The World Bank's Spring Meetings, which concluded earlier this month, were significant this year for the first glimpse they offered of David Malpass as the world's most influential development lender's new president. Malpass, 63, a known critic of global financial institutions, had joined Donald Trump's presidential campaign as an economic adviser, and was serving as the US Treasury's under-secretary for international affairs when he was tapped by the president to lead the World Bank following the departure of Jim Kim, who fell out with the Trump administration at the start of the year.

Kim's premature resignation, with more than three years left in his contract, must have been viewed as a gift by Trump. Throughout the World Bank's history, it has been a given that the nominee the United States, the largest shareholder, puts forward would be approved by the board. But following calls for a more open, merit-based, and transparent selection process, in the lead up to Kim's 2012 appointment, he became the first U.S. nominee to face an official challenger. But this precedent was done away with for Malpass.

Right from the outset, he seemed to be the latest in a line of appointments by the US president where he has deliberately put in place individuals with a record of criticism, skepticism or even litigation against a specific institution or agency to lead that very entity, as a way to weaken it and prevent it from fulfilling its mandate. Whether it's Rick Perry as energy secretary, Scott Pruitt to lead the Environmental Protection Agency, or Mick Mulvaney - before he became chief of staff - at the head of the Consumer Finance Protection Bureau in his role as budget director, they each represented an audacious tactic on behalf of the US president to gut institutions he opposed on grounds of ideology.

It is difficult to see the appointment of Malpass outside this mould. Justin Sandefur, senior fellow at the Center for Global Development, even said his "disdain for the World Bank's mission of fighting global poverty rivals John Bolton's (author's note: there's another one!) respect for the United Nations." Nevertheless, the World Bank's executive board unanimously approved him as their 13th president, and on April 9, as he stepped into the atrium to address his new colleagues for the first time, he faced a room full of employees and partners "looking for reassurance that he will not upend the institution or rewrite its priorities." Of course, the sense of apprehension wasn't all down to the threat Malpass represented to the Bank's overall mission.

-------

Given request 1: In the article on the World Bank's new president, on what date did David Malpass first address his new colleagues?

-------

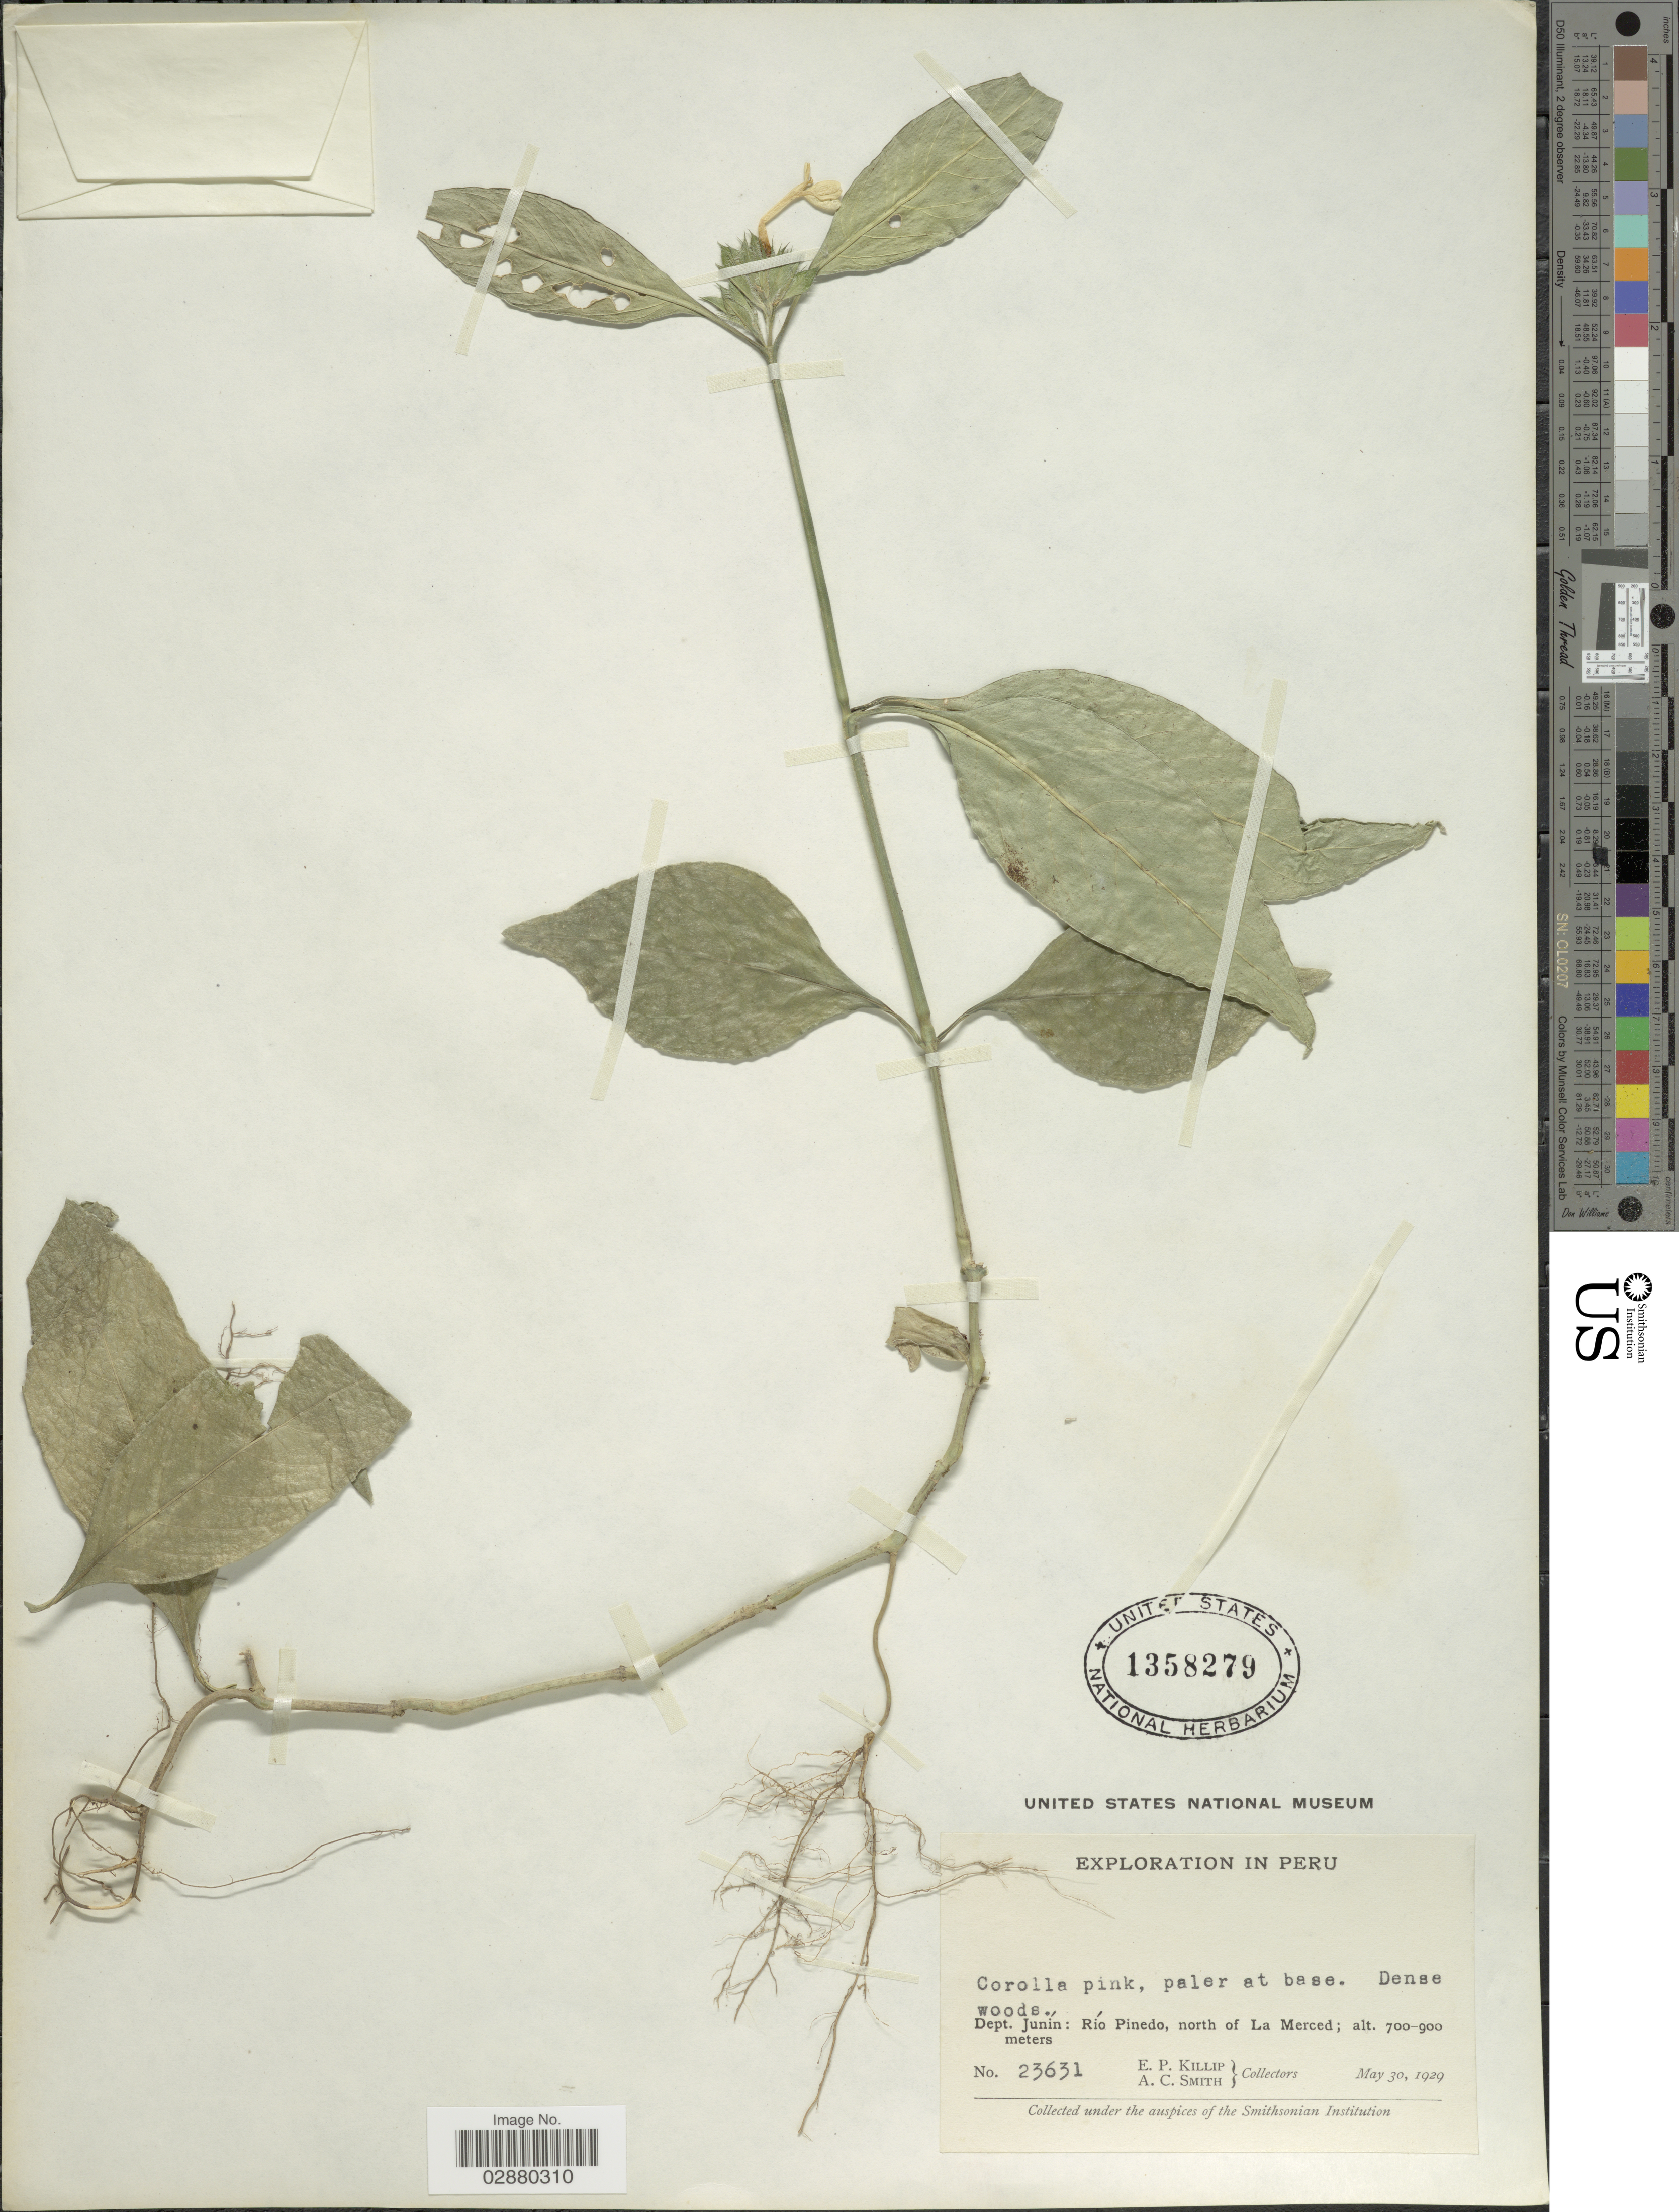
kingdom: Plantae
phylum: Tracheophyta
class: Magnoliopsida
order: Lamiales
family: Acanthaceae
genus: Justicia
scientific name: Justicia radicans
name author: Vahl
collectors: E. P. Killip & A. C. Smith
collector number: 23631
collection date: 1929-05-30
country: Peru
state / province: Junín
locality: Dept. Junín: Río Pinedo, north of La Merced.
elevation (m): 700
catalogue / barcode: US 1358279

-------

Given request 2: Copy the listing exactly, starting with the line that contains "state / province: Junín" and going on through the end of the listing.

Complete output 1: April 9

Complete output 2:
state / province: Junín
locality: Dept. Junín: Río Pinedo, north of La Merced.
elevation (m): 700
catalogue / barcode: US 1358279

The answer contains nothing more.